“It was a telephone number that I saw on a wall, and I still look back as something that changed my life . . . This number gave me a little bit of direction . . . Prior to going to university I was unsettled, I was unhappy within myself. I knew there was something different about me from my friends, my college associates but there was no clarity but I knew there was something of an attraction towards some of the guys . . . but it was all a bit of mystery for me”.
“I was part of a volleyball team and we went to Middlesborough for a competition, and I remember where all these boys, men from different colleges, and I was very excited, I had never been to a place where there was a large concentration of guys, of similar age, peer group, we were playing games and competing . . . Our team didn’t win but I do remember going back to the changing rooms and before the other guys came in, I remember at this particular moment, there was another guy already there, undressing in front of me, he was absolutely perfect in every sense . . . I watched him from a far . . to me, he was an Adonis, the epitome of beauty. . . I was very, very shaken by it, I just couldn’t put into words to express myself, or my feelings.
I was slowly getting dressed and it was there, this number, handwritten, scribbled number on the changing room wall.
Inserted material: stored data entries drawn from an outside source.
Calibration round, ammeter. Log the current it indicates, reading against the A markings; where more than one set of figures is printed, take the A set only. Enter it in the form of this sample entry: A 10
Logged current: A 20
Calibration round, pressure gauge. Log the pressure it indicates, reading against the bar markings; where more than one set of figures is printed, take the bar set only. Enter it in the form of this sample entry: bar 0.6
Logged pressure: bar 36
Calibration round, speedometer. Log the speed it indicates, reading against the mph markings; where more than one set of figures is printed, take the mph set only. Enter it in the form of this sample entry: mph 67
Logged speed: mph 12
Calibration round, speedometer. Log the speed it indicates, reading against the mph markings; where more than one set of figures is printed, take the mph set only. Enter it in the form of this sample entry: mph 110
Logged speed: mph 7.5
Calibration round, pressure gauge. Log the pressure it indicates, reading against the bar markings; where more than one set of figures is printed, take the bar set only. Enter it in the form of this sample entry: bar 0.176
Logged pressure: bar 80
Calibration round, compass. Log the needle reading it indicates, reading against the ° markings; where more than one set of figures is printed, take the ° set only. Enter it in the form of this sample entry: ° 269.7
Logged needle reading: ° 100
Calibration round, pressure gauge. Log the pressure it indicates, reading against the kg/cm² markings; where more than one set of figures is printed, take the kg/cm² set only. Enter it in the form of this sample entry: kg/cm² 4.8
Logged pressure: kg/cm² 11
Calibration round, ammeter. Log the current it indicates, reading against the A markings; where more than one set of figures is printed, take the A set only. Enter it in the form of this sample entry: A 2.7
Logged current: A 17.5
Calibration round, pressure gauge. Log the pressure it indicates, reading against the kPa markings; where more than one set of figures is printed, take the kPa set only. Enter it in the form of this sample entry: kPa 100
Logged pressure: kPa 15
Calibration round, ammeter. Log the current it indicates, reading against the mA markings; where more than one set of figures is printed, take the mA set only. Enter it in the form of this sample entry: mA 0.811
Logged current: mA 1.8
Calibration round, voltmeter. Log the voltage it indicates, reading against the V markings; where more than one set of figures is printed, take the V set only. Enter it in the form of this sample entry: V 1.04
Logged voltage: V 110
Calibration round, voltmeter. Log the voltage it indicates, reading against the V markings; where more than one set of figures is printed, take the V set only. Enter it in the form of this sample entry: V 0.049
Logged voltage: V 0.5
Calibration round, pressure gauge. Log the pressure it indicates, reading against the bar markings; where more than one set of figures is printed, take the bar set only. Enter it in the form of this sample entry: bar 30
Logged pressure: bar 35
It was like any other ubiquitous number – this number had the word G A Y on top of it . . . I was very scared that someone might see me, but I memorised that number and that’s why the number plays a pivotal role in my being . . . I remember that number and it’s etched into my memory . . . it was the number for the Lesbian and Gay Switchboard in London . . . It was the kickstart for me to find out more about myself . . . It was my turning point”.